The Devil’s Diary by Robert K Wittman and David Kinney
William Collins, £20
The story of The Devil’s Diary opens in God’s Garden. In 1945, as General Patton’s army closed in, Nazi aristocrat Kurt von Behr was anxious to cut a deal with American military intelligence. His palace, a former Benedictine monastery, overlooked a stretch of Bavarian countryside so lovely it was called Gottesgarten. Inside the palace was a mother lode of confidential Nazi documents.
No deal was offered. Von Behr and his wife toasted the end with cyanide-laced champagne. Among the papers was the personal diary, covering the years 1934 to 1944, of Alfred Rosenberg, who would be hanged in October 1946 in Nuremberg.
Auschwitz commandant Rudolf Höss said that the words of three men prepared him psychologically to carry out his task: Hitler, Goebbels and Rosenberg. In it from the start, Rosenberg was at Hitler’s side during the Beer Hall Putsch.

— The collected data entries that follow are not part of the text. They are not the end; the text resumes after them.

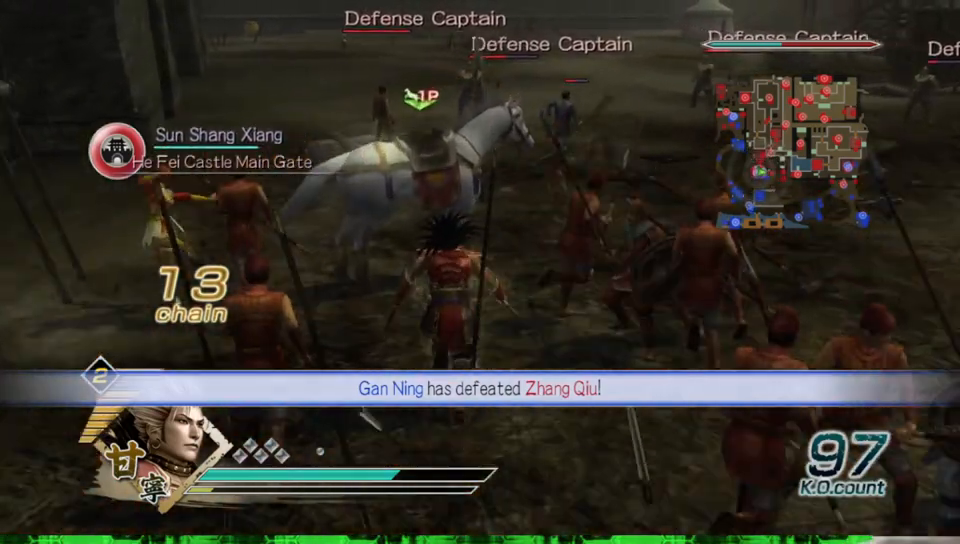
{"dt_ms": 500, "buttons": [], "left_stick": "center", "right_stick": "center", "events": [[217, "left_stick", "center"], [350, "A", "down"], [450, "A", "up"]]}
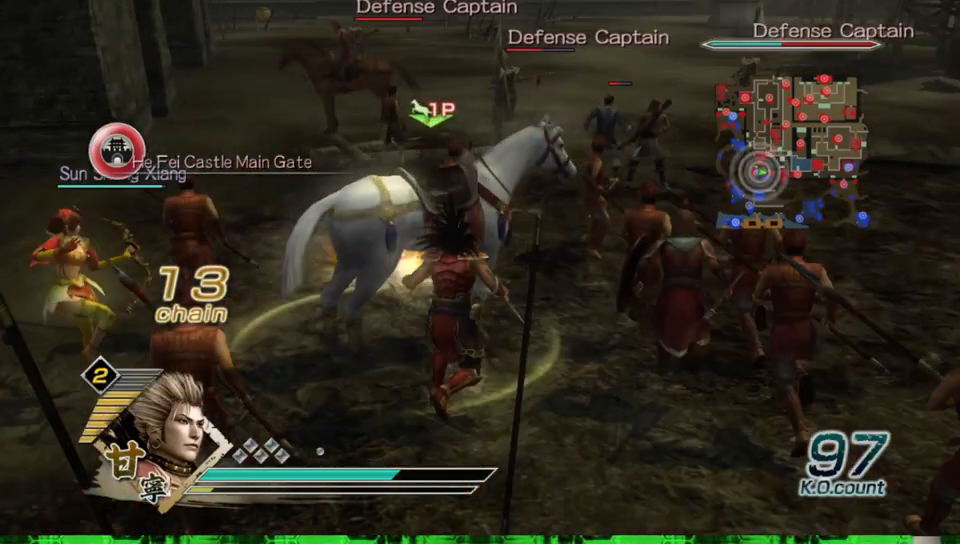
{"dt_ms": 500, "buttons": [], "left_stick": "up-right", "right_stick": "left", "events": [[50, "left_stick", "up"], [117, "left_stick", "up-right"], [183, "right_stick", "left"]]}
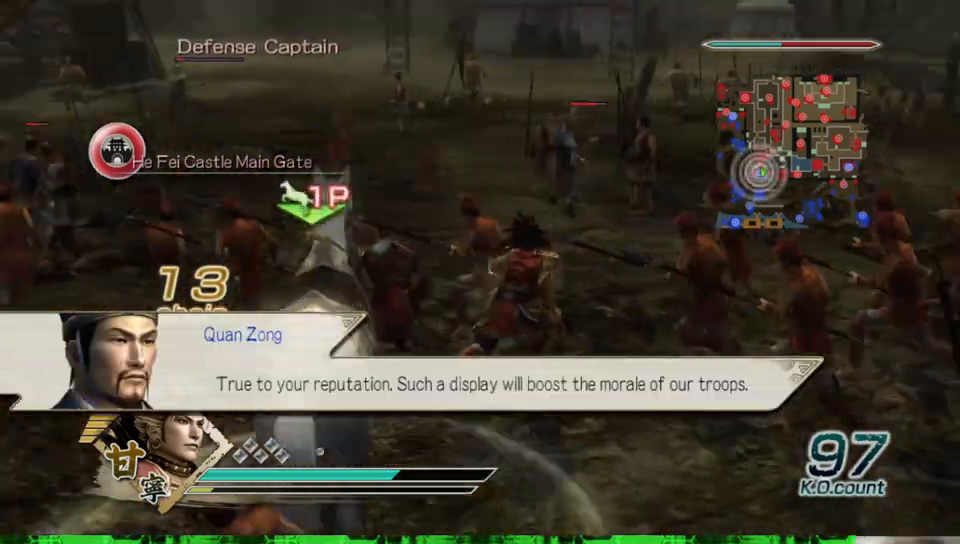
{"dt_ms": 500, "buttons": [], "left_stick": "up", "right_stick": "center", "events": [[217, "right_stick", "center"], [233, "left_stick", "up"]]}
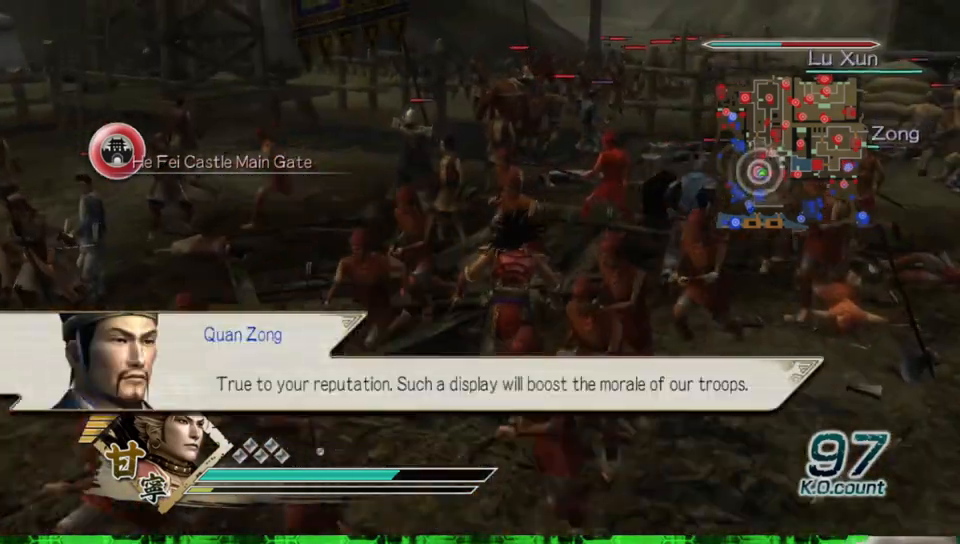
{"dt_ms": 500, "buttons": [], "left_stick": "up", "right_stick": "center", "events": []}
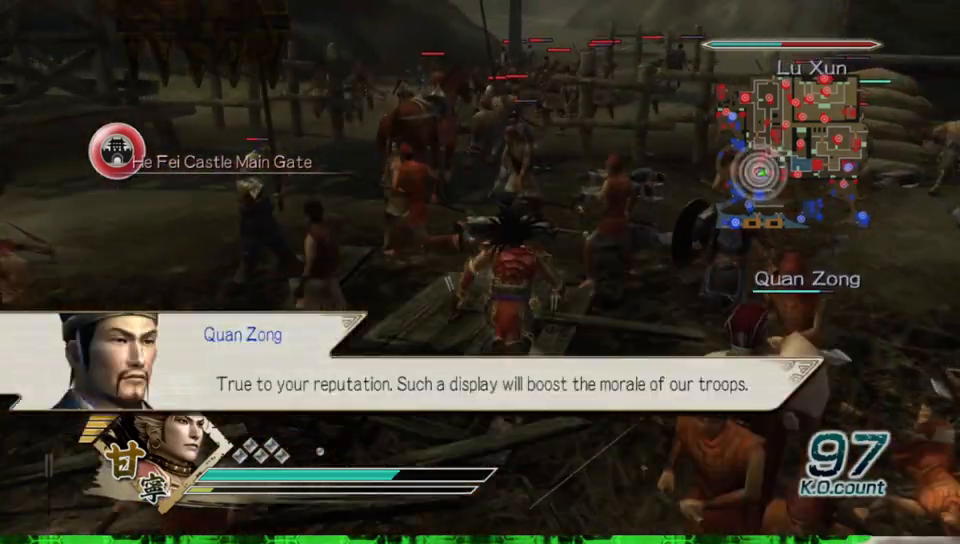
{"dt_ms": 500, "buttons": [], "left_stick": "up-left", "right_stick": "center", "events": [[150, "left_stick", "up-left"]]}
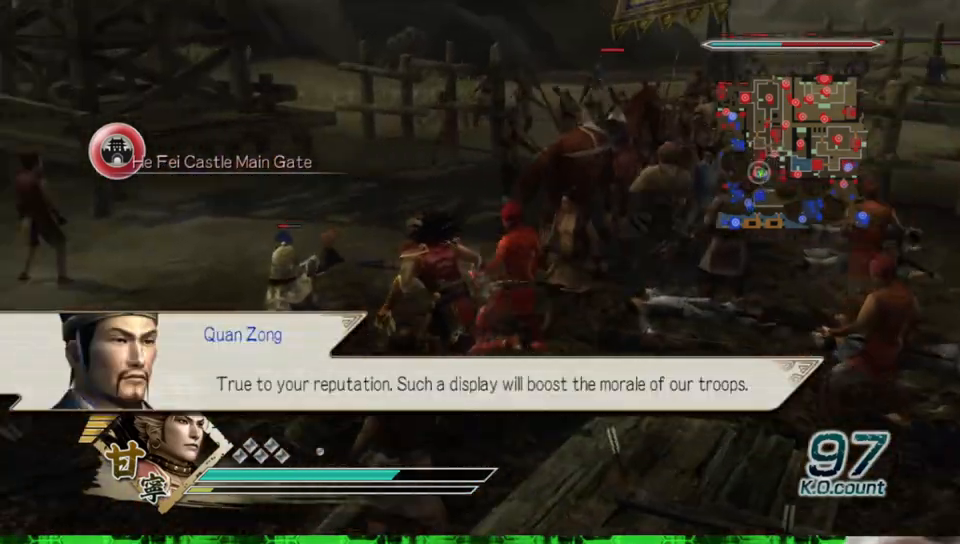
{"dt_ms": 500, "buttons": [], "left_stick": "up-left", "right_stick": "center", "events": []}
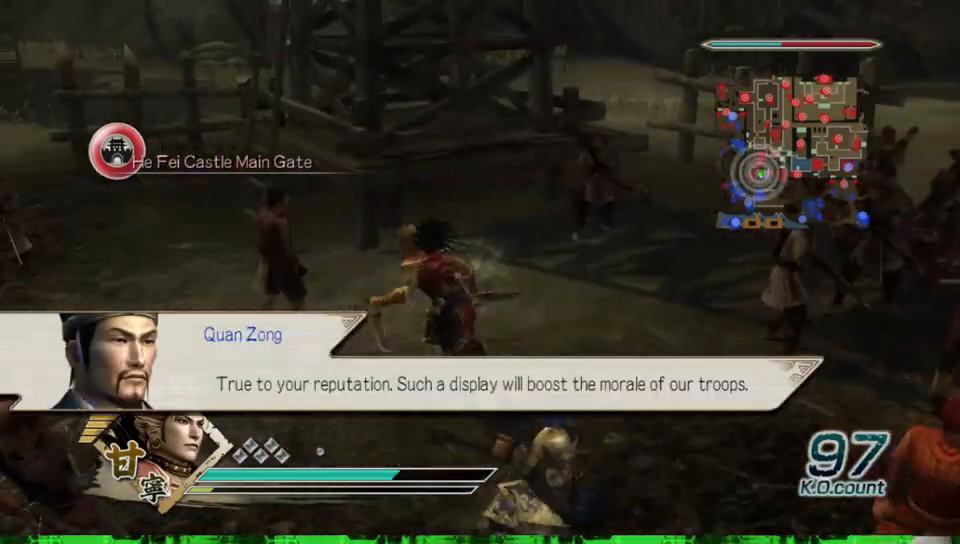
{"dt_ms": 500, "buttons": [], "left_stick": "up-left", "right_stick": "center", "events": []}
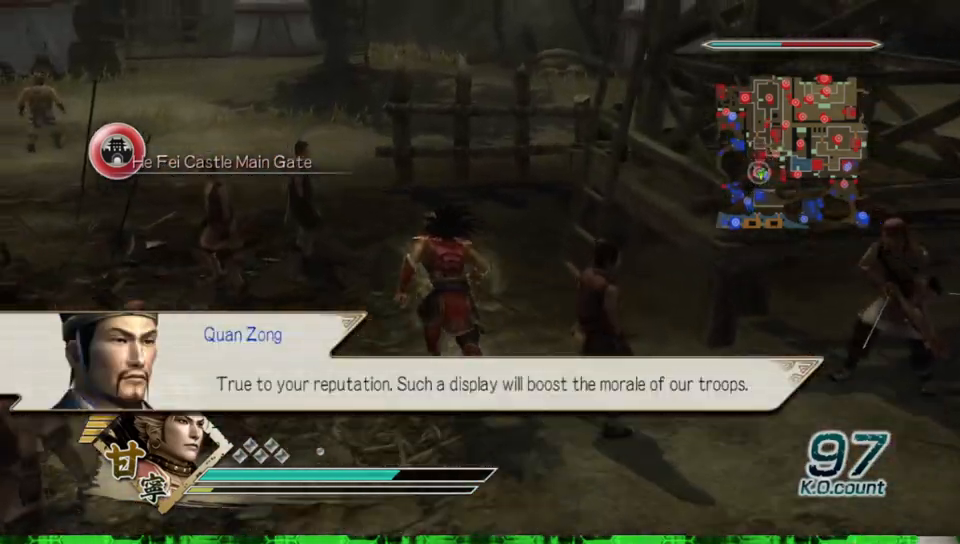
{"dt_ms": 500, "buttons": [], "left_stick": "up-left", "right_stick": "center", "events": []}
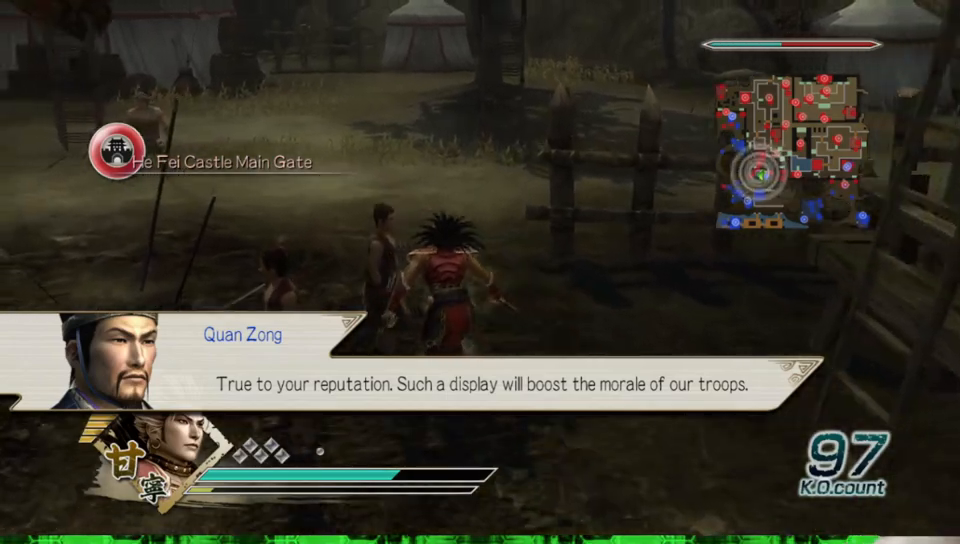
{"dt_ms": 500, "buttons": [], "left_stick": "up", "right_stick": "center", "events": [[133, "left_stick", "up"]]}
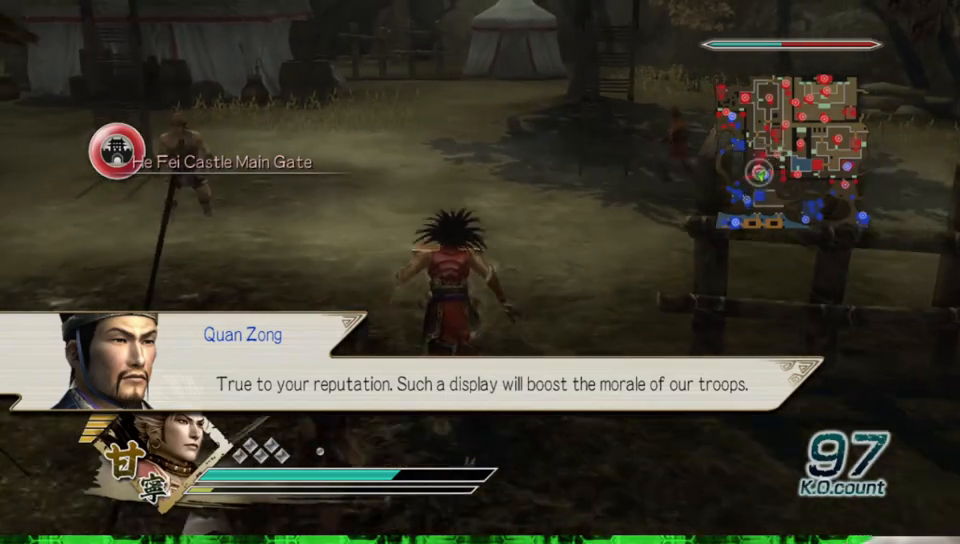
{"dt_ms": 500, "buttons": [], "left_stick": "up", "right_stick": "center", "events": [[150, "left_stick", "up-left"], [183, "right_stick", "right"], [333, "right_stick", "center"], [467, "left_stick", "up"]]}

He edited the Nazi weekly newspaper and wrote reams of pseudo-philosophy in the “battle for the soul of the people”. During the war years, he headed the ministry overseeing the newly conquered eastern territories.
By 1949, however, the Rosenberg diary had vanished. Tidal waves of documents were surging back and forth across Europe and America. Some documents passed through countless hands: military intelligence, prosecutors, historians, file keepers, archivists. Not all were scrupulous.
Part of Robert Wittman and David Kinney’s book is about how Rosenberg’s 500 handwritten pages came to be secreted in suburban Philadelphia and upstate New York. Wittman is the ex-FBI art crime specialist who finally tracked the diary down.
The papers were originally smuggled to America by Walter Kempner, part of the prosecuting team at Nuremberg, a German Jew who had fled to the States just as the Nazi vice tightened around Europe. Kempner seems to have been a prickly, difficult, self-centred character. The book evolves into a setting of parallel lives: Kempner fleeing and returning; Rosenberg conquering and then captured. The diaries themselves, which are heavily quoted, reveal a mind hissing and spitting with fury and grievance.
Rosenberg’s deep hatred of Christianity provides an opportunity to revisit Nazi relations with the Catholic Church. The German Church, like other parts of the Establishment, thought it could cut deals with and contain Hitler, confronting the Nazis without provoking their worst excesses. I hadn’t known that sermons by German bishops denouncing Nazi euthanasia were air-dropped by the British over Germany and occupied Europe. Rosenberg weighed up Hitler’s reaction: “He’d let them have all the imbeciles to use as priests.”
The Bishop of Münster intoned: “There are heathens again in Germany. The so-called eternal racial soul is in reality a nullity.” Rosenberg wrote in response: “Rome’s counterattack should have its answer. They’ve realised that everything’s now at stake. Rome’s Christianity is founded on fear and humility, National Socialism on courage and pride.” He called the annual march commemorating the Beer Hall Putsch a Germanic Corpus Christi procession. Rosenberg, by the way, made it on to the Vatican’s Index of censored books. Mein Kampf didn’t.
The authors have shone fresh light on the old, dismaying tale of Nazism. As the book wears on, readers must brace themselves for page after page recording the depraved, heartless violence inflicted on the Jews of Europe and overcome the temptation to toss the book aside in disgust. It remains necessary to remind ourselves how low humanity can stoop.